# A commission for 'Orts Bowls'



## BarbS (Oct 9, 2012)

How many of you know what an 'Ort' is? It is a cut-off snippet of thread that can fly all over the room when laid on a table! Thus, ladies who do cross-stitch or needlepoint and general sewing need a little bowl to capture their end-cut snippets. A lady in the mid-west wanted a set of five to give for gifts, and I came up with these, using my own Orchard Cherry, Mike's Walnut, Mike's Persimmon, and my own Silver Maple. Sold through Etsy.com, she's very happy with the selection.

[attachment=11881]


----------



## Mike1950 (Oct 9, 2012)

Very nice Barb!!!!


----------



## Kevin (Oct 9, 2012)

Ortterly gorgeous Barb! 

Very classy form.


----------



## Mike Jones (Oct 9, 2012)

These are certainly not just ortinary bowls, Barb...Nice work!


----------



## bearmanric (Oct 9, 2012)

Yes nice and Classy. Rick


----------



## DKMD (Oct 9, 2012)

Cool! You ort to tell us how big they are!


----------



## cabomhn (Oct 9, 2012)

Is everybody being really punny or is it just me? :lolol: Kidding aside, those all look really nice with good contrast in the woods!


----------



## NYWoodturner (Oct 9, 2012)

Nice work Barb ! Very unique item... Ort of this world  sorry - couldn't resist


----------



## kweinert (Oct 9, 2012)

Ortinarily I'd make some sort of a joke here but I think everyone else has that covered.

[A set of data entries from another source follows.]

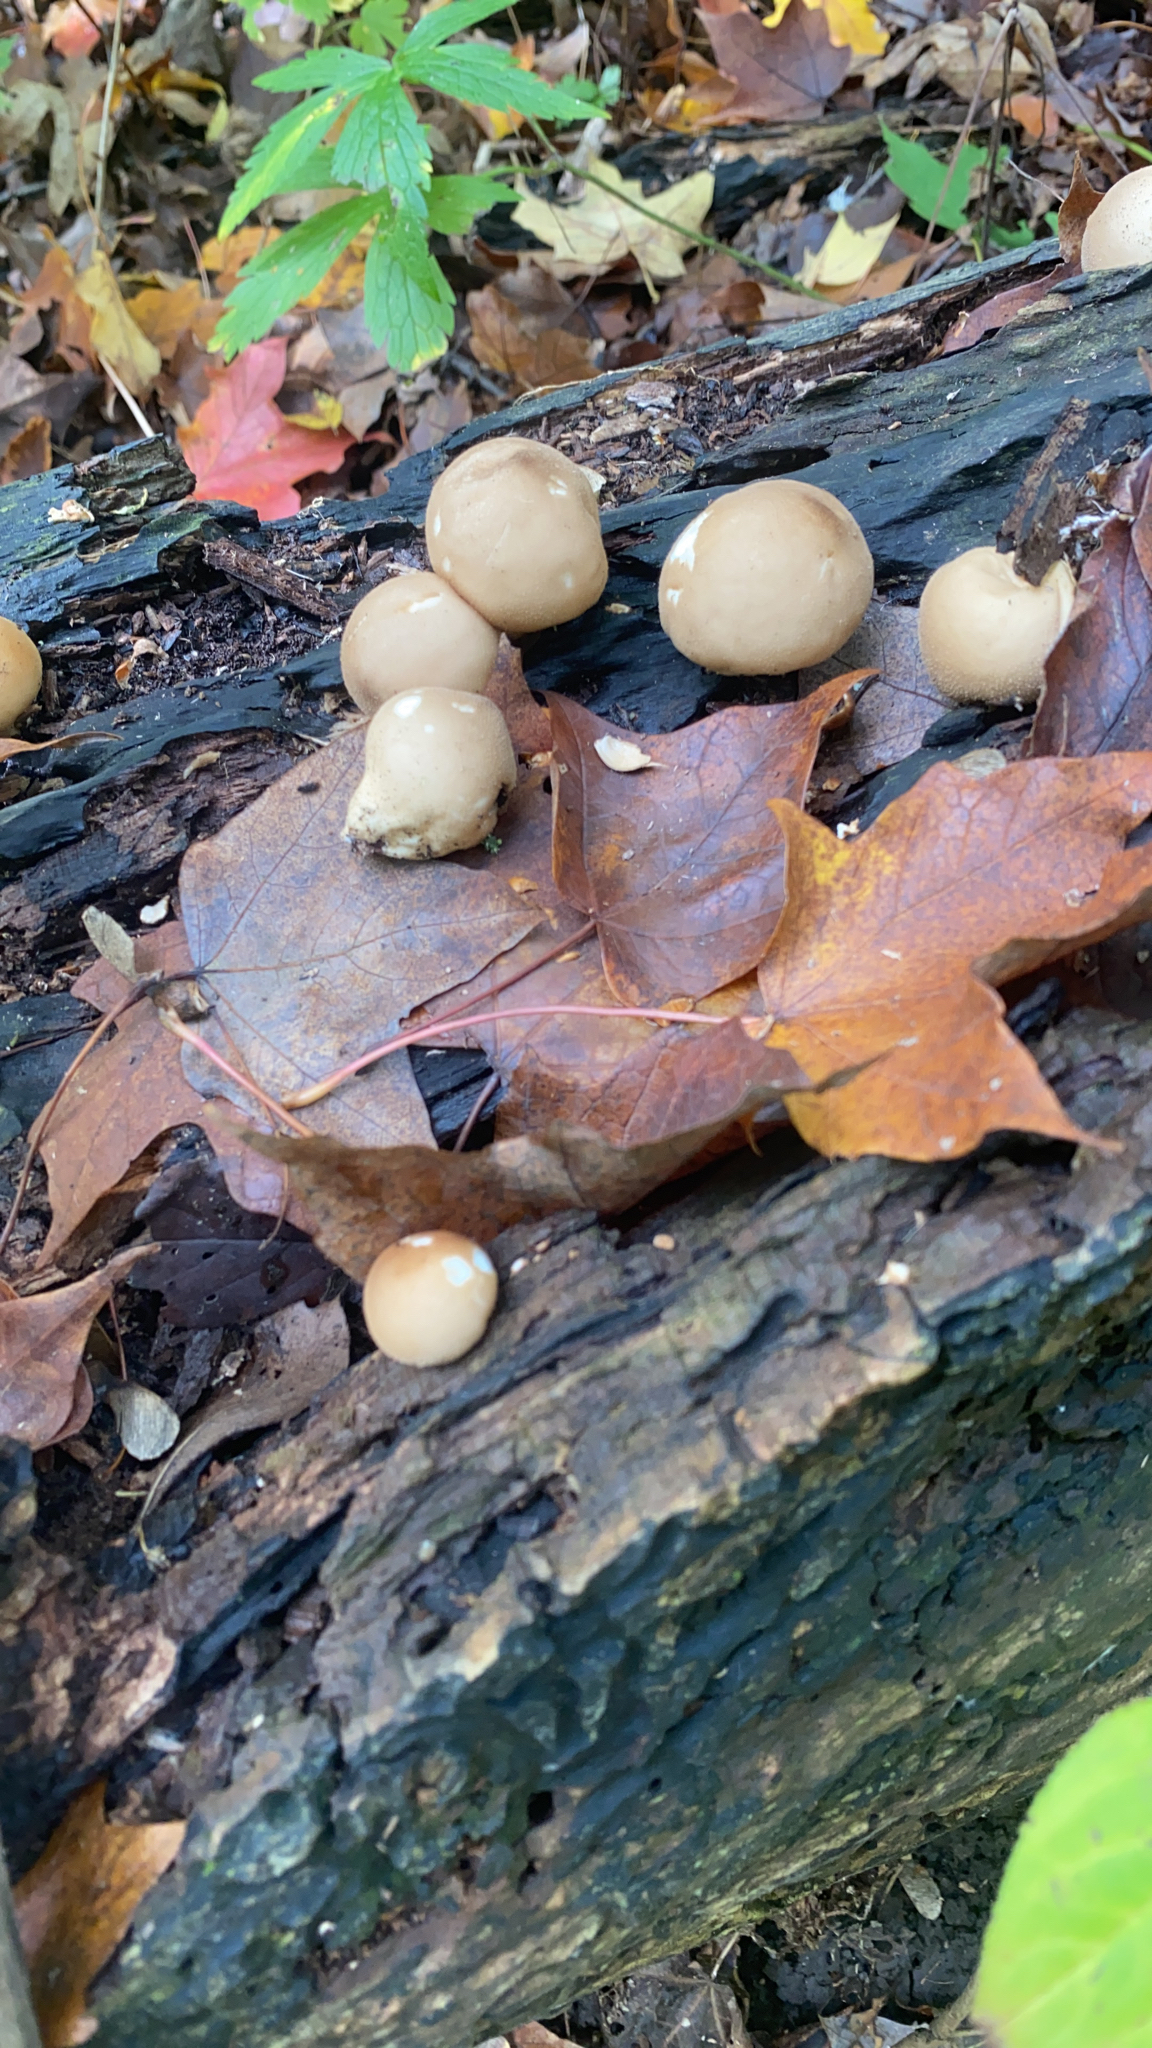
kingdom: Fungi
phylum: Basidiomycota
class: Agaricomycetes
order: Agaricales
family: Lycoperdaceae
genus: Apioperdon
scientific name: Apioperdon pyriforme
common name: Pear-shaped puffball
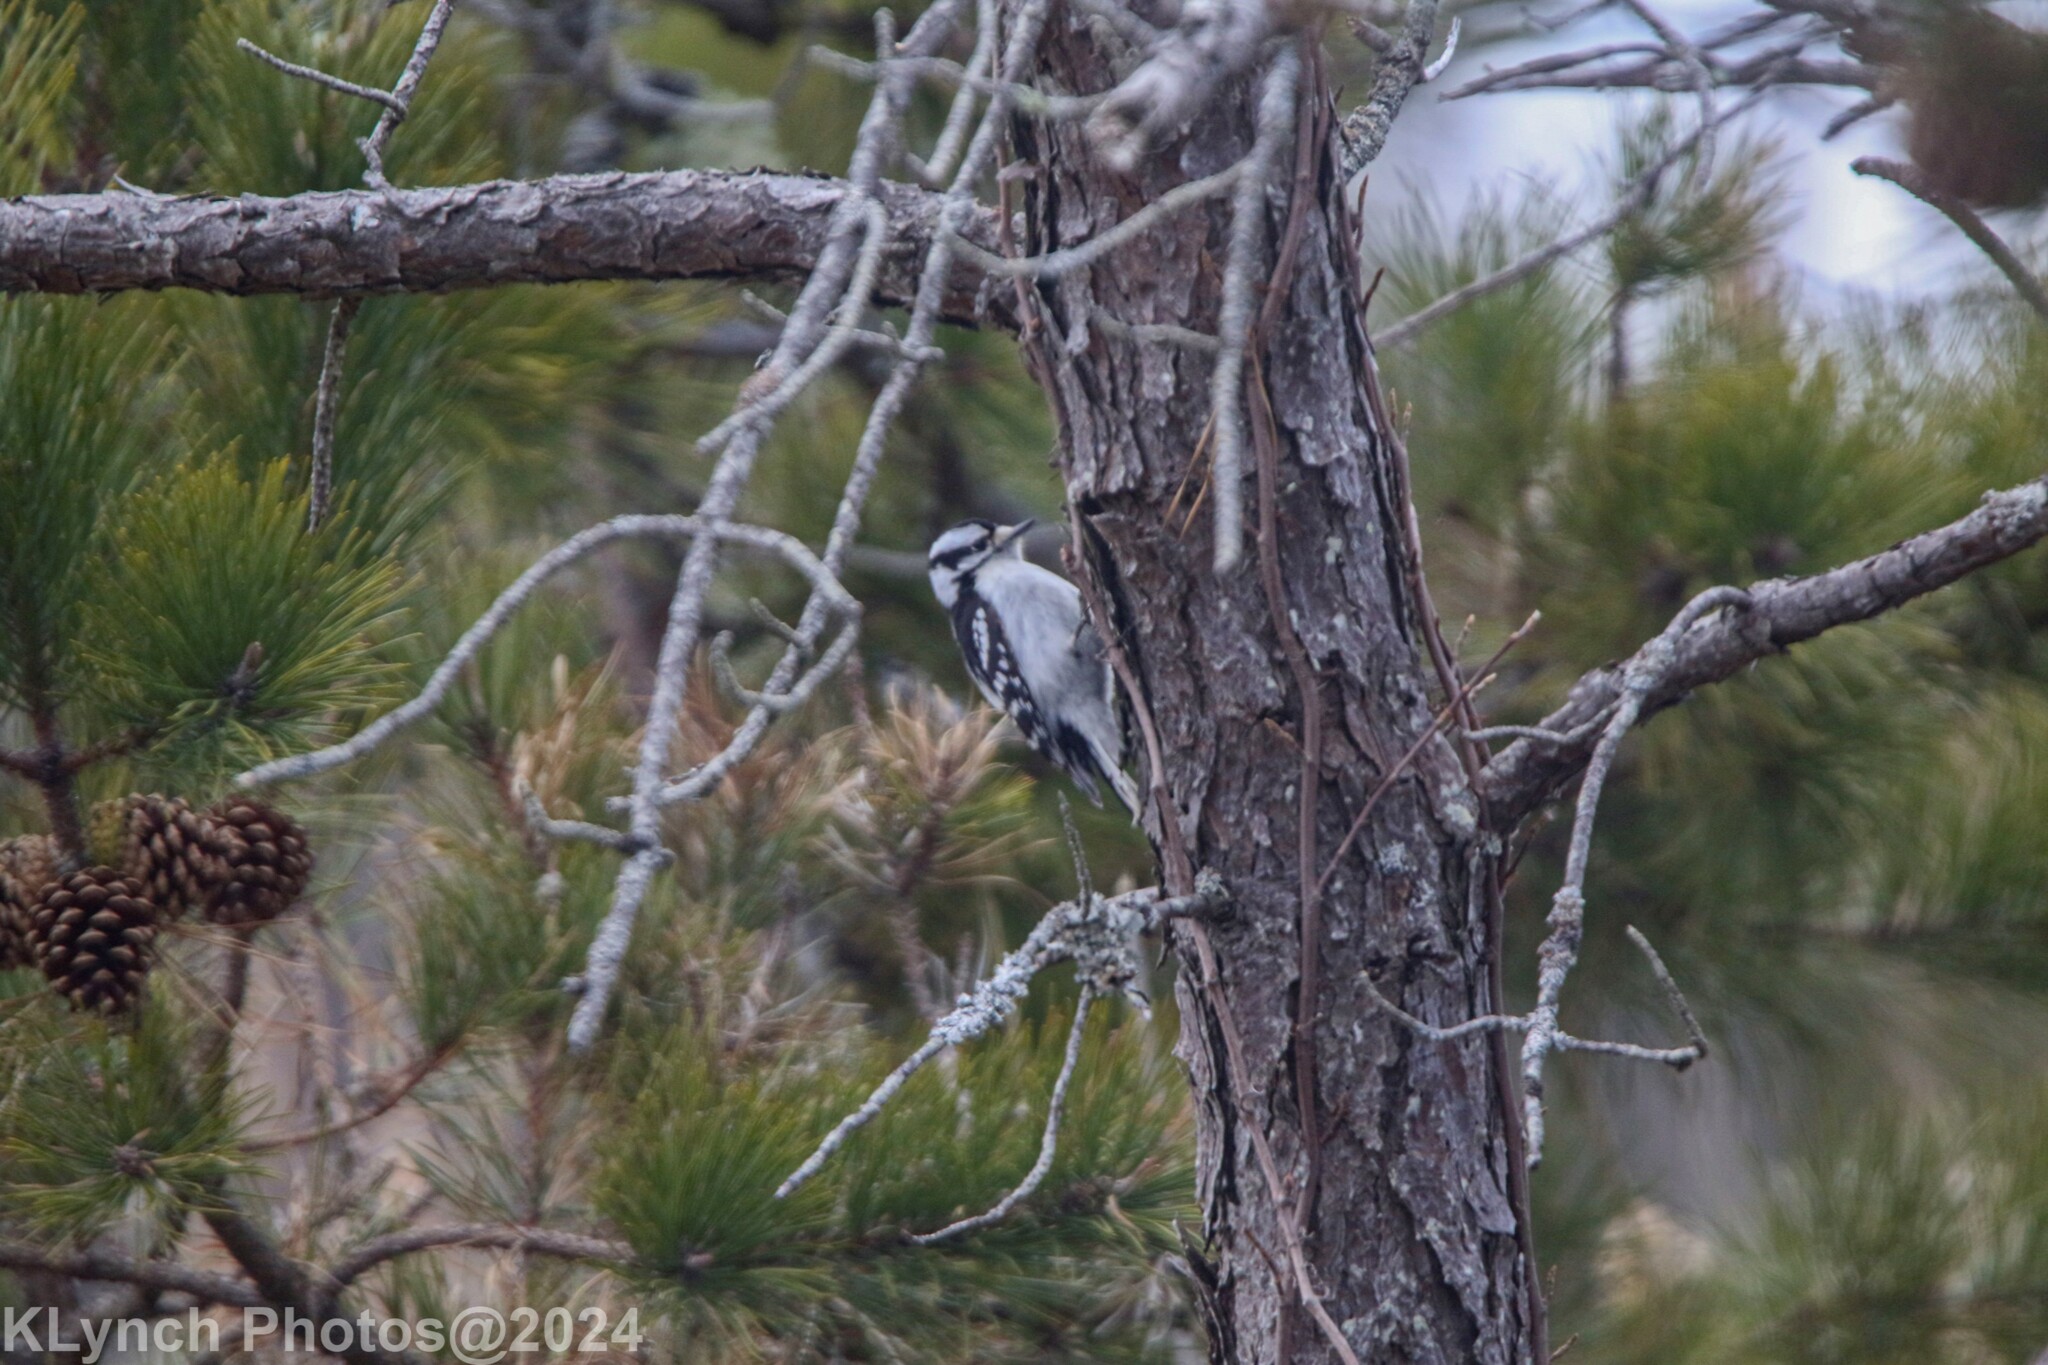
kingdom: Animalia
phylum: Chordata
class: Aves
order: Piciformes
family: Picidae
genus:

I'll just say that those are very nice looking and a very nice form. Does the semi-closed top help reduce the ability of stray breezes to pick up the orts once they're put in there?

Ken


----------



## BarbS (Oct 9, 2012)

Aww, you guys! There orta be a law.
Yes, Ken, that's the idea of the design, a curved-in rim to contain the trash! Sorry I forgot to post dimensions, and I always try to do that. They are all about 3" in diameter, and 2-1/4" tall. 
Thanks for all your nice words.


----------



## phinds (Oct 9, 2012)

Barb, this is a great example of "form follows function". Nice selection of woods and nicely turned.


----------